Subdivision / Pixelpusher

Subdivision, Adobe Flash animation, starting with one large rectangle, which is divided into four slightly smaller rectangles, which, in turn, are divided again, and so on.
Pixelpusher, Adobe Flash animation, with pixels randomly scattered on the screen, trying to find their way back to their original position within the complete pixel art illustration.

screenshot of pixel art adobe flash animation named subdivision


Animations or so called pre-rendered animations.

Most animations calculate each image of an animation directly or in real-time in computer slang. This happens on your computer. Each frame - a separate image of the animation - is calculated instantaneously.
Visual features which need a lot of calculation, such as shadows and/or reflections, are difficult to reproduce in real-time, since your browser needs your computer to perform various other calculations, too.

If the number of calculations required for rendering an image are too high, rendering the images in advance is a good option. The number of calculations for each individual frame is unlimited and may range from a few seconds to, sometimes, even hours, depending on the amount of complex calculations required. Once all the images have been calculated, they are put together into an animation; a series of images which are shown rapidly one after the other.

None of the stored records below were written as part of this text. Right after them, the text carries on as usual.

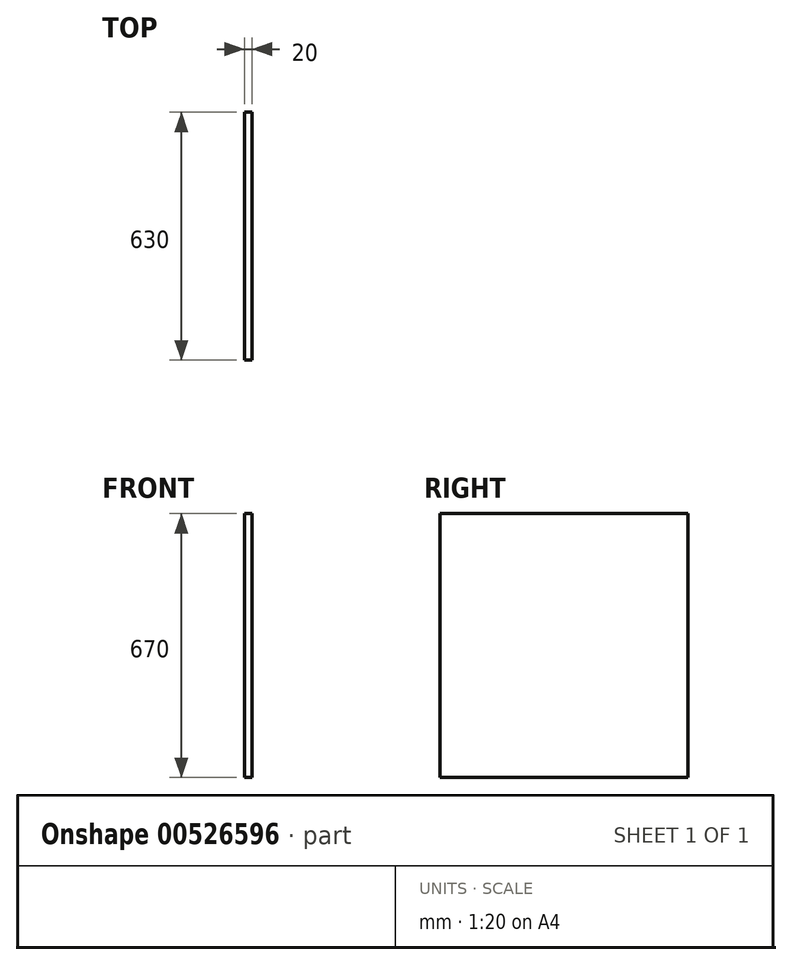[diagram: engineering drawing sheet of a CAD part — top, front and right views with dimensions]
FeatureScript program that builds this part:
annotation { "Feature Type Name" : "Feature", "Feature Type Description" : "" }
export const myFeature = defineFeature(function(context is Context, id is Id, definition is map)
    precondition{}
    {
        {
            var Q0;
            Q0=qCreatedBy(makeId("Right.planeOp"),FACE);
            var sketch = newSketch(context, id + "F0", { "sketchPlane" : qUnion([Q0])});
            skLineSegment(sketch, "E0.bottom", {"start": v(315, 335) * mm, "end": v(-315, 335) * mm});
            skLineSegment(sketch, "E0.top", {"start": v(315, -335) * mm, "end": v(-315, -335) * mm});
            skLineSegment(sketch, "E0.left", {"start": v(315, 335) * mm, "end": v(315, -335) * mm});
            skLineSegment(sketch, "E0.right", {"start": v(-315, 335) * mm, "end": v(-315, -335) * mm});
            skPoint(sketch, "E0.middle", {"position": v(0, 0) * mm});
            skSolve(sketch);
        }
        {
            var Q0;
            Q0=makeQuery(id+"F0.imprint","IMPRINT",FACE,{"disambiguationData":[TD([[makeQuery(id+"F0.imprint","IMPRINT",EDGE,{"derivedFrom":sQuery(id+"F0.wireOp",EDGE,"E0.bottom")}),1.0]])]});
            extrude(context, id + "F1", {"entities" : qUnion([Q0]), "depth" : 20 * mm, "offsetDistance" : 25 * mm});
        }
    });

Most of the displayed animations are made from scratch in the programming language C. For this purpose - and out of pure curiosity - I wrote a render engine myself.

Interactive Pixel-Art

After having created a static complicated pixel-art illustration it was time to create an interactive pixel-art animation.
I was curious to know whether it was possible to combine pixel-art with Adobe Flash and, if so, how many animations could be used within Adobe Flash. The number appeared to be quite large.